ここで注目したいのが、3Dプリンターで金属部品を作る際の大きな壁を同社がクリアした点にあります。一般的に、アルミ合金を材料として3Dプリンターで立体成形を行うと、冷却される過程で内部に微小な亀裂が生じやすく、部品の強度が著しく低下するという深刻な課題が存在していました。この課題を解決するため、彼らはアルミ粉末に特殊なセラミックを配合する画期的なアプローチを開発したのです。これにより、従来の鍛造品、つまり金属を叩いて圧力を加え、頑丈に鍛え上げた製品と同等の圧倒的な強度を実現させました。
住友商事は、軽量でサビにも強いアルミ合金を用いた3Dプリンター製部品の需要が、今後世界中で爆発的に高まると確信しています。今回の出資を契機として、同社が持つグローバルなネットワークを駆使しながら、エレメンタム3Dの新たな販路開拓を強力にバックアップしていく構えです。日本の商社が持つ圧倒的な営業力と、米国の最先端技術が融合することで、これまでにないスピード感で市場が拡大していくダイナミズムを感じずにはいられません。
また、今回の投資の背景には、住友商事が2017年に米国で立ち上げたスタートアップ専門の投資ファンドの存在があります。このファンドは、現地法人の裁量によって迅速に投資先を決定できる柔軟な仕組みを整えており、今回の案件で記念すべき10件目の投資となりました。日本の本社にお伺いを立てる従来の手続きを省き、スピード勝負のベンチャー投資で成果を出している点は非常に先進的です。こうしたスピード感のある挑戦こそが、日本の停滞感を打破する鍵になるでしょう。

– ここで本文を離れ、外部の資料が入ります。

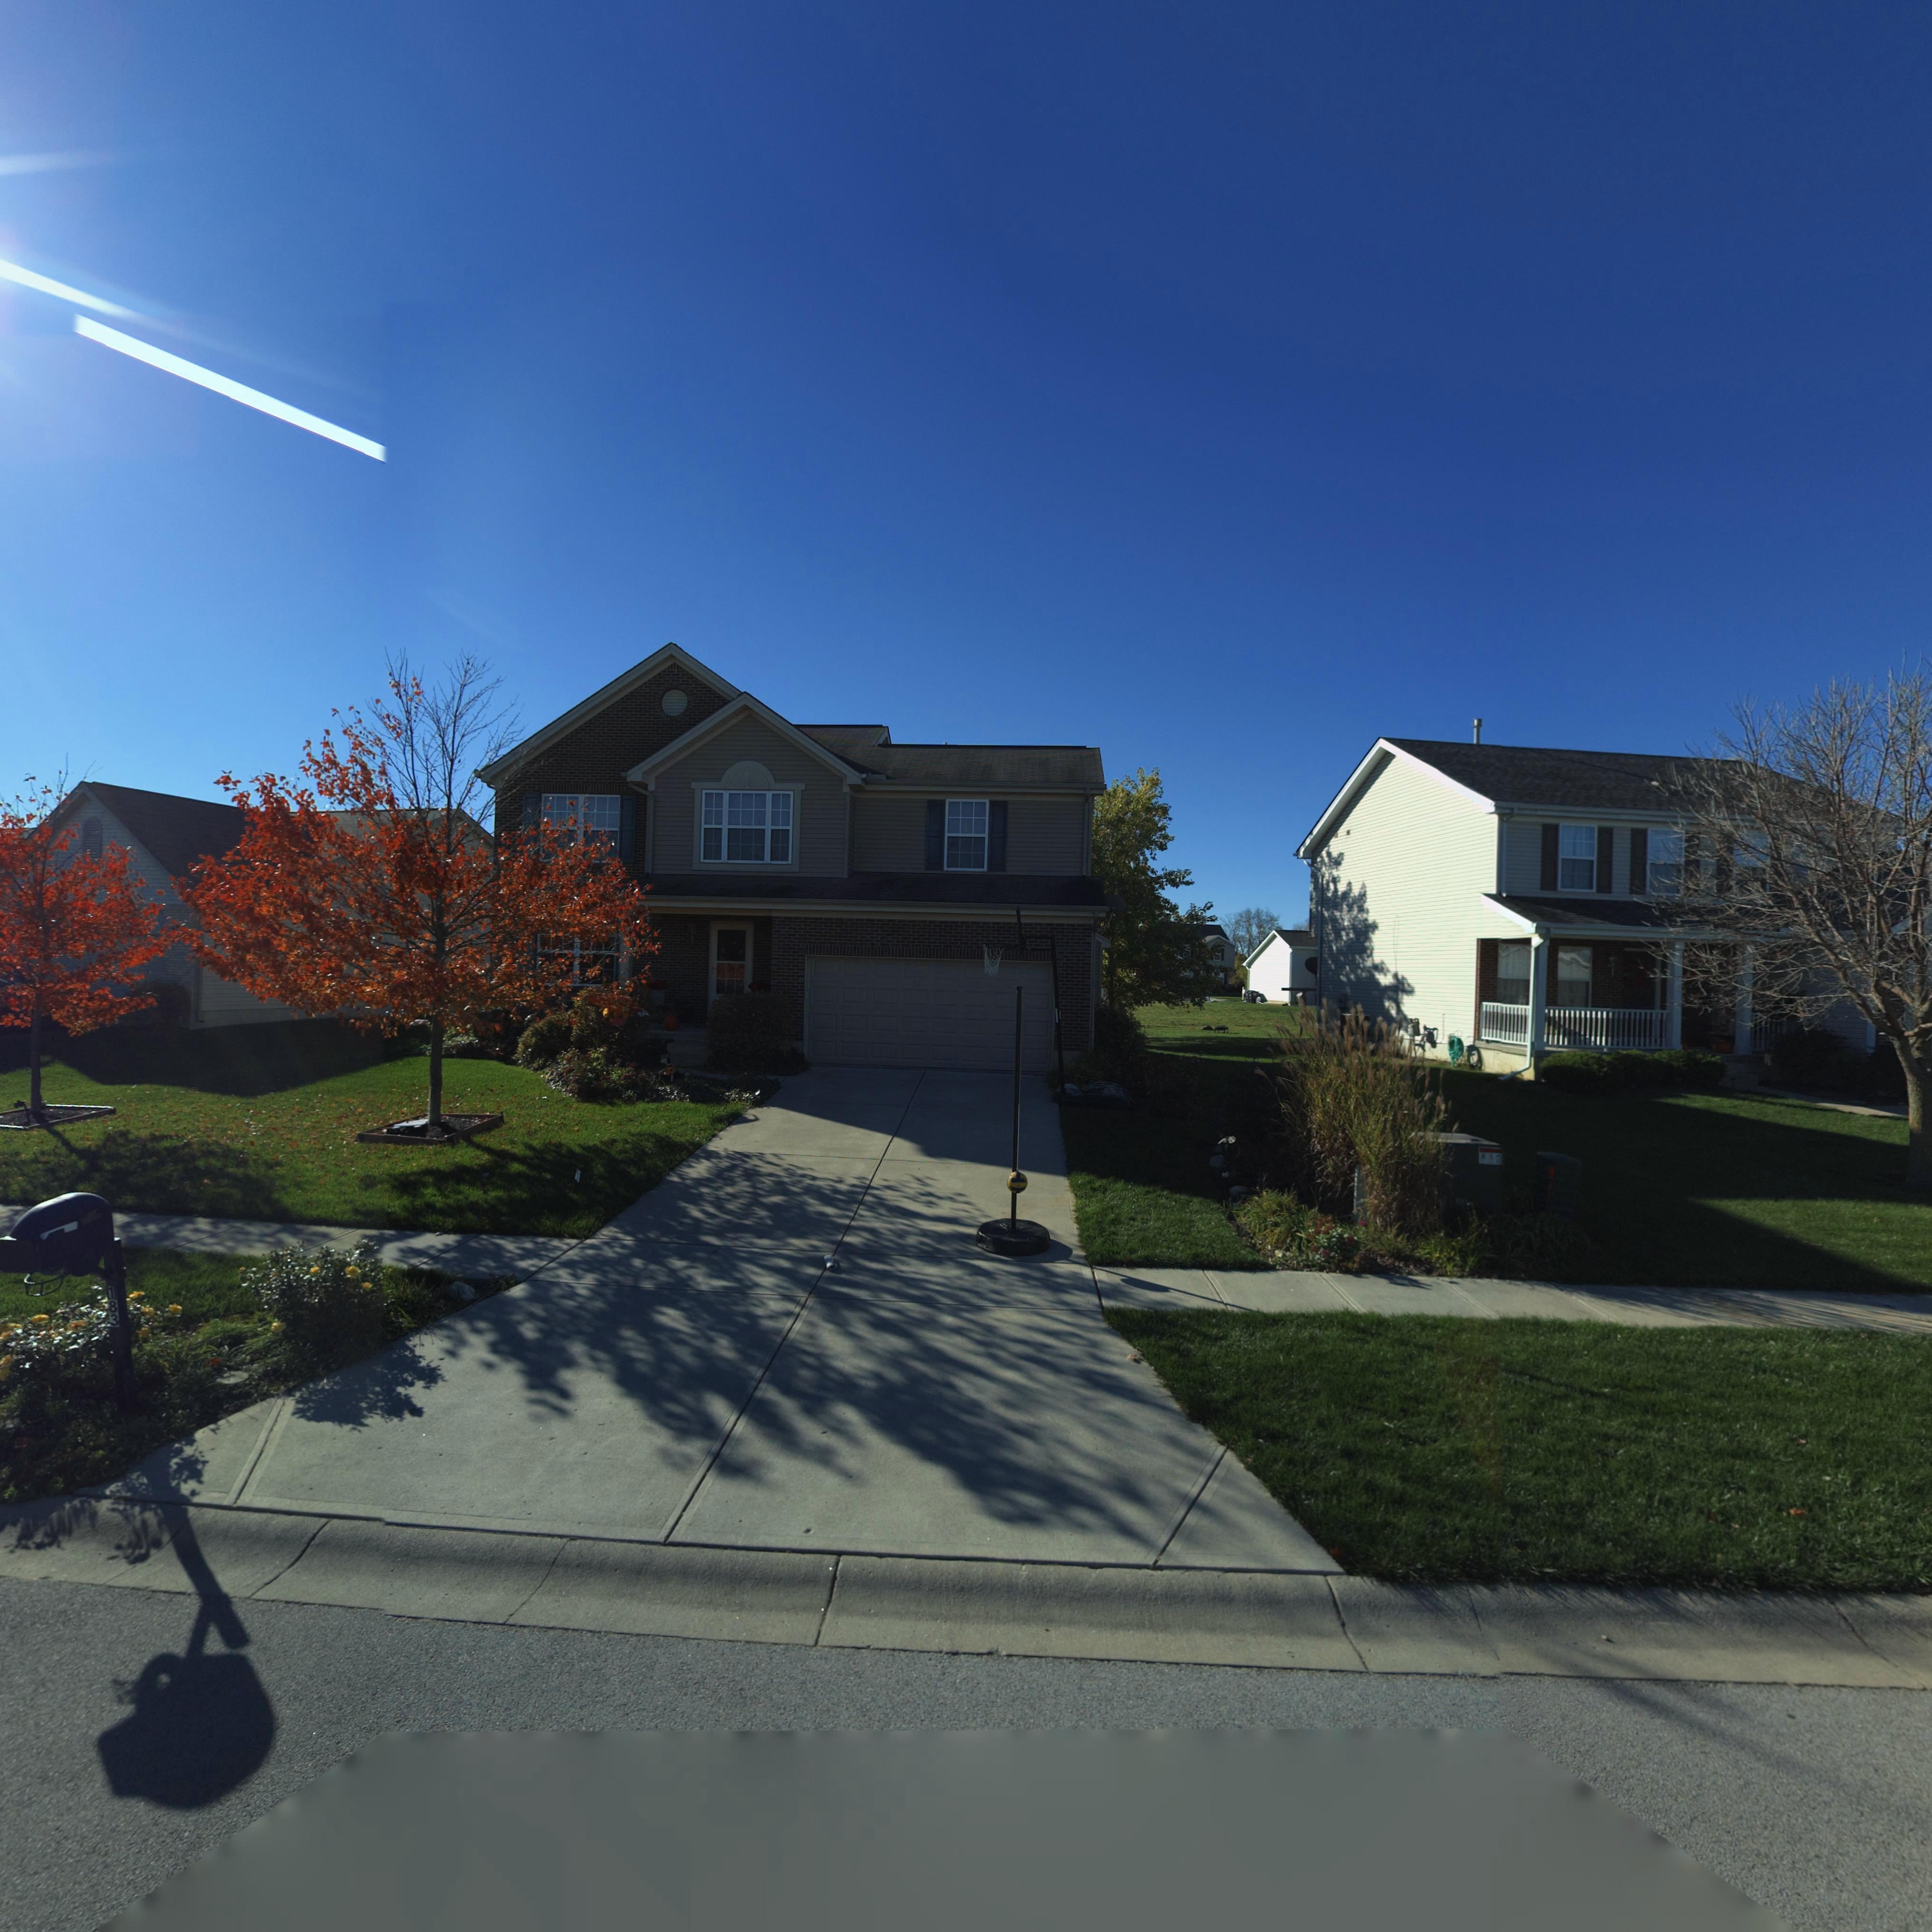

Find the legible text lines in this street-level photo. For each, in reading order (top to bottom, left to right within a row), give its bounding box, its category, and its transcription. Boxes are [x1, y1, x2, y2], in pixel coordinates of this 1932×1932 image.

[107, 1286, 118, 1327] StreetNumber: 183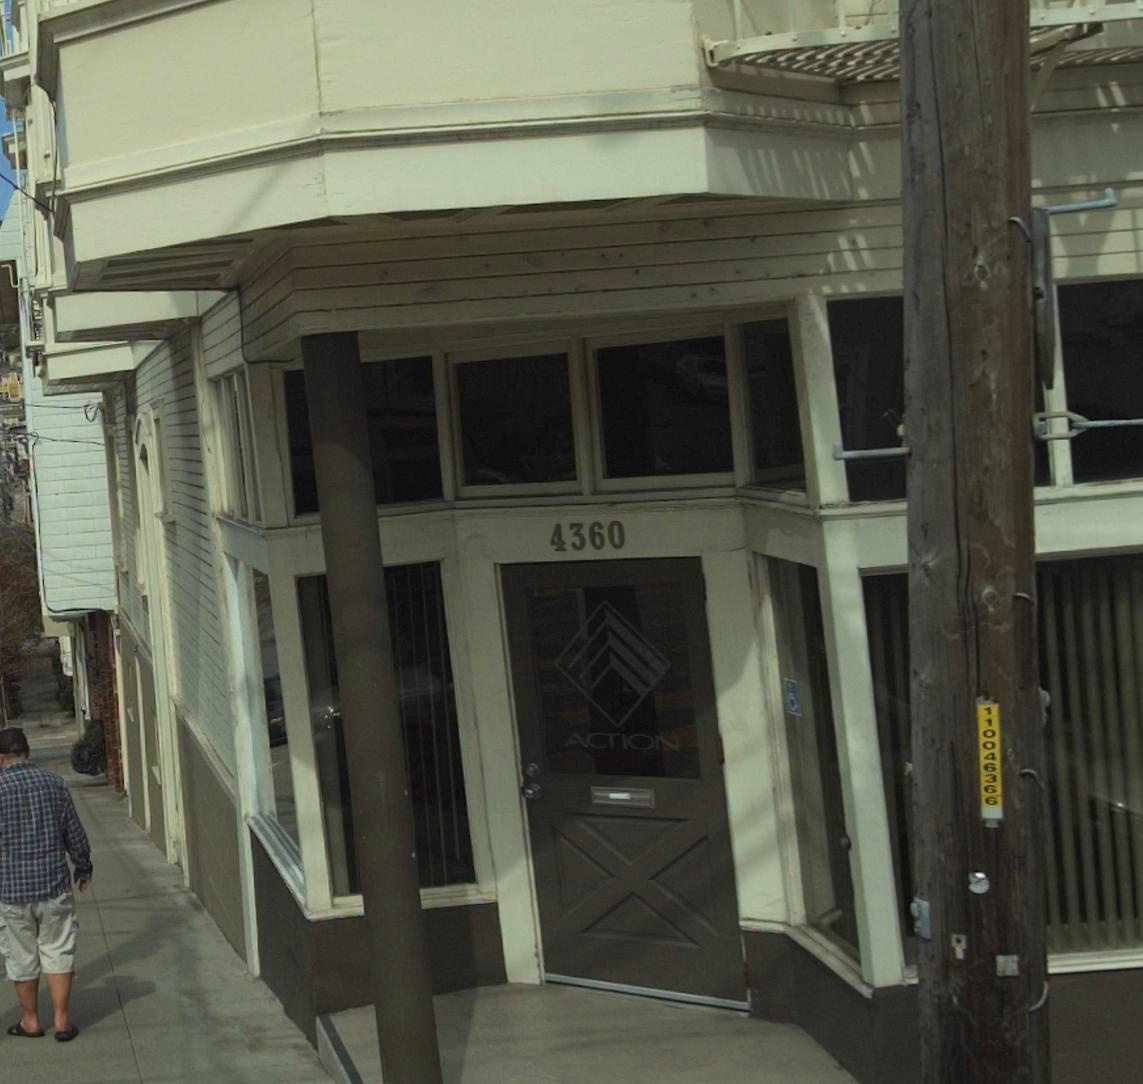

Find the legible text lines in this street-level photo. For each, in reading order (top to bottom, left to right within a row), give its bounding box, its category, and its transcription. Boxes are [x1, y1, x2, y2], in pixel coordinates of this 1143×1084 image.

[548, 519, 626, 553] StreetNumber: 4360
[560, 731, 682, 753] BusinessName: ACTION
[982, 705, 999, 806] None: 110046366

産業のコモディティ化が進む現代において、製造業のゲームチェンジャーになり得る素材技術を押さえることは極めて重要な戦略と言えます。住友商事の先見明快な投資眼は、日本の製造業にとっても大きな刺激となるに違いありません。今回の提携をきっかけに、3Dプリンター技術が単なる試作品づくりの道具から、本格的な量産を支える基盤技術へと進化を遂げることを大いに期待したくなります。技術の進化がもたらす、新時代のものづくりから目が離せません。